PASSAGE PROVIDED
== == ==
Parses your function into an Abstract Syntax Tree (AST)
Discovers dependencies using inspect.getclosurevars()
Recursively fingerprints all transitive dependencies
Hashes the result for fast comparison

What Gets Tracked¶

Pattern	Tracked?	How
Same-module helpers	Yes	`getclosurevars()` discovers reference
Module imports	Yes	AST scanning for attribute access
Class definitions	Yes	Full class AST hashed
StageParams subclasses	Yes	Type hint analysis + full class AST + Pydantic field defaults + `default_factory` functions
Custom loaders	Yes	Loader class AST hashed via type hint analysis
Global constants	Yes (value)	`getclosurevars()` + `repr()`
Closure variables	Yes (structure)	`getclosurevars()` captures binding
Default arguments	Yes	Captured in function signature
`functools.partial`	Yes	Bound args + underlying function

Note: While class AST is hashed (capturing method bodies and structure), runtime values of class-level variables are not tracked unless they're Pydantic model field defaults.

For Pydantic models, both static defaults and default_factory functions are tracked:

Static defaults (e.g., threshold: float = 0.5): The value is hashed via repr()
Factory functions (e.g., items: list[str] = Field(default_factory=list)): The factory function's AST is hashed, so changes to the factory logic trigger re-runs

Normalization¶

AST normalization ensures stable hashing:

Function names → Normalized to "func"
Docstrings → Removed
Whitespace → Ignored (AST doesn't capture it)
Comments → Ignored (AST doesn't capture them)

This means:

# These two functions have DIFFERENT fingerprints
def process(x): return x + 1
def process(x): return x + 2

# These two have THE SAME fingerprint
def process(x):
    return x + 1

def process(x): return x + 1  # Same logic

Transitive Dependencies¶

Pivot tracks the entire dependency chain:

def level_3(): return 1
def level_2(): return level_3() + 1
def level_1(): return level_2() + 1

def main():
    return level_1()

If level_3() changes, Pivot detects it and re-runs main.

Import Patterns¶

Both import styles are supported:

# Direct import
from helpers import process_data
# Tracked via getclosurevars()

# Module import (Google style)
import helpers
result = helpers.process_data(x)
# Tracked via AST scanning for module.attr patterns

Known Limitations¶

Some patterns cannot be tracked automatically:

Lazy Imports¶

def process():
    from helpers import process_data  # Inside function!
== == ==
TRY IT
Copy the passage on function fingerprinting, starting at "def level_3(): return" and ending at "and re-runs main.", and substitute "base_level" for "level_3" throughout.

Stored data
== == ==
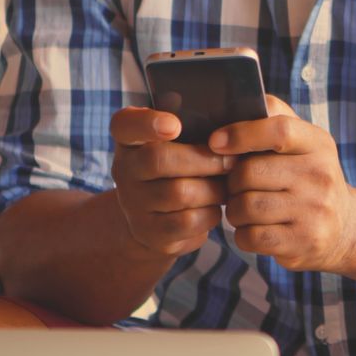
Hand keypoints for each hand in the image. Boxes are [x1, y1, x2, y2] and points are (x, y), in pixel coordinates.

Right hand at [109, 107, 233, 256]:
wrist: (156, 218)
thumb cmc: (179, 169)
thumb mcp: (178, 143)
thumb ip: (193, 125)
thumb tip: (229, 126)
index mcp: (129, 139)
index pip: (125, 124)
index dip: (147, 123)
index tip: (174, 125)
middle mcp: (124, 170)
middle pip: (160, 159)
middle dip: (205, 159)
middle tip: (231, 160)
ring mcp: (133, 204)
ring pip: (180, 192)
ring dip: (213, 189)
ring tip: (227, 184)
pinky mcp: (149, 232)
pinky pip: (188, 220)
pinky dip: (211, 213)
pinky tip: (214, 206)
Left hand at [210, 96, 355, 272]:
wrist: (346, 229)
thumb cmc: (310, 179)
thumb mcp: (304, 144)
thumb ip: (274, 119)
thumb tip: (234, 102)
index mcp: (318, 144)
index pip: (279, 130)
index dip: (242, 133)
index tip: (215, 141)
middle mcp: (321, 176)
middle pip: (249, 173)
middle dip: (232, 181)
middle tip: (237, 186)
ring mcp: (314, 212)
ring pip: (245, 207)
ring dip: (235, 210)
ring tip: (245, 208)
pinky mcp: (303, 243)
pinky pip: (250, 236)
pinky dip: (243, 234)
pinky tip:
== == ==
ANSWER TO THE EXERCISE
def base_level(): return 1
def level_2(): return base_level() + 1
def level_1(): return level_2() + 1

def main():
    return level_1()

If base_level() changes, Pivot detects it and re-runs main.